SUPPLIED RECORDS:
BEGIN

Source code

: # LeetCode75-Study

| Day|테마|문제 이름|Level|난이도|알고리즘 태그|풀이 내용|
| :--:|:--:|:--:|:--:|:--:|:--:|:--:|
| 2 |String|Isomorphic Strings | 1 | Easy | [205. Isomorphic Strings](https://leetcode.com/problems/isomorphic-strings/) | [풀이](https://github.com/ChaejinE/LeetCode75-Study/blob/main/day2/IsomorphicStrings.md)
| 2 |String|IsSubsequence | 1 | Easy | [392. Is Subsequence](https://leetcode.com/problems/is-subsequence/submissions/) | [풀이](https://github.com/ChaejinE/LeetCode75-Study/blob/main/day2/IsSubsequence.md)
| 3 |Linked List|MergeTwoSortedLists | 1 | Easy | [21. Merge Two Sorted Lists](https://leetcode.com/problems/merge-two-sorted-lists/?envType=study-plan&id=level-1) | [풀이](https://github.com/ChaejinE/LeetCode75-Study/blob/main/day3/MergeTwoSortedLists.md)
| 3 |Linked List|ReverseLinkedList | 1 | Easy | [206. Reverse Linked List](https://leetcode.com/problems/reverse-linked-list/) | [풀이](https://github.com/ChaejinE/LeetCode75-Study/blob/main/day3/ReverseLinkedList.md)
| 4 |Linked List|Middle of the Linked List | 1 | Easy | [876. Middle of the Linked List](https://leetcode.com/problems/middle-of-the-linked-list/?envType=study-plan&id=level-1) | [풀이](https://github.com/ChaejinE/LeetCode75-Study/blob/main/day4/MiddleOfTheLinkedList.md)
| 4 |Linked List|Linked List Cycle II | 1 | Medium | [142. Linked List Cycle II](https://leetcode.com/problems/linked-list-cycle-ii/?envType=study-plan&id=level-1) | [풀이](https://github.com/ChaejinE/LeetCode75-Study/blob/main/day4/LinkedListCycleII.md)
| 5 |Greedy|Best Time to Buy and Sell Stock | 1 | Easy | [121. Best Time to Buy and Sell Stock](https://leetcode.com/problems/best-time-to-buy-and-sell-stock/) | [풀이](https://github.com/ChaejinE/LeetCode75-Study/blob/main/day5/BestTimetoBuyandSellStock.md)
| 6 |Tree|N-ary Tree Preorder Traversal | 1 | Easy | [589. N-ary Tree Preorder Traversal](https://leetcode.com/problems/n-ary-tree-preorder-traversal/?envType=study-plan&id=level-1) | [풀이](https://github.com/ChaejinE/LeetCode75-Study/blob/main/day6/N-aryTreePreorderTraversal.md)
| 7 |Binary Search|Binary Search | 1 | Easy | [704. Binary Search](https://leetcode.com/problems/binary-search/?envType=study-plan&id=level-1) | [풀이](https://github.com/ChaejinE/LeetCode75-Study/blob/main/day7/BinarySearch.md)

END

INSTRUCTION: Please copy the text of every record above, character for character.

THE COMPLETED TASK:
Source code

: # LeetCode75-Study

| Day|테마|문제 이름|Level|난이도|알고리즘 태그|풀이 내용|
| :--:|:--:|:--:|:--:|:--:|:--:|:--:|
| 2 |String|Isomorphic Strings | 1 | Easy | [205. Isomorphic Strings](https://leetcode.com/problems/isomorphic-strings/) | [풀이](https://github.com/ChaejinE/LeetCode75-Study/blob/main/day2/IsomorphicStrings.md)
| 2 |String|IsSubsequence | 1 | Easy | [392. Is Subsequence](https://leetcode.com/problems/is-subsequence/submissions/) | [풀이](https://github.com/ChaejinE/LeetCode75-Study/blob/main/day2/IsSubsequence.md)
| 3 |Linked List|MergeTwoSortedLists | 1 | Easy | [21. Merge Two Sorted Lists](https://leetcode.com/problems/merge-two-sorted-lists/?envType=study-plan&id=level-1) | [풀이](https://github.com/ChaejinE/LeetCode75-Study/blob/main/day3/MergeTwoSortedLists.md)
| 3 |Linked List|ReverseLinkedList | 1 | Easy | [206. Reverse Linked List](https://leetcode.com/problems/reverse-linked-list/) | [풀이](https://github.com/ChaejinE/LeetCode75-Study/blob/main/day3/ReverseLinkedList.md)
| 4 |Linked List|Middle of the Linked List | 1 | Easy | [876. Middle of the Linked List](https://leetcode.com/problems/middle-of-the-linked-list/?envType=study-plan&id=level-1) | [풀이](https://github.com/ChaejinE/LeetCode75-Study/blob/main/day4/MiddleOfTheLinkedList.md)
| 4 |Linked List|Linked List Cycle II | 1 | Medium | [142. Linked List Cycle II](https://leetcode.com/problems/linked-list-cycle-ii/?envType=study-plan&id=level-1) | [풀이](https://github.com/ChaejinE/LeetCode75-Study/blob/main/day4/LinkedListCycleII.md)
| 5 |Greedy|Best Time to Buy and Sell Stock | 1 | Easy | [121. Best Time to Buy and Sell Stock](https://leetcode.com/problems/best-time-to-buy-and-sell-stock/) | [풀이](https://github.com/ChaejinE/LeetCode75-Study/blob/main/day5/BestTimetoBuyandSellStock.md)
| 6 |Tree|N-ary Tree Preorder Traversal | 1 | Easy | [589. N-ary Tree Preorder Traversal](https://leetcode.com/problems/n-ary-tree-preorder-traversal/?envType=study-plan&id=level-1) | [풀이](https://github.com/ChaejinE/LeetCode75-Study/blob/main/day6/N-aryTreePreorderTraversal.md)
| 7 |Binary Search|Binary Search | 1 | Easy | [704. Binary Search](https://leetcode.com/problems/binary-search/?envType=study-plan&id=level-1) | [풀이](https://github.com/ChaejinE/LeetCode75-Study/blob/main/day7/BinarySearch.md)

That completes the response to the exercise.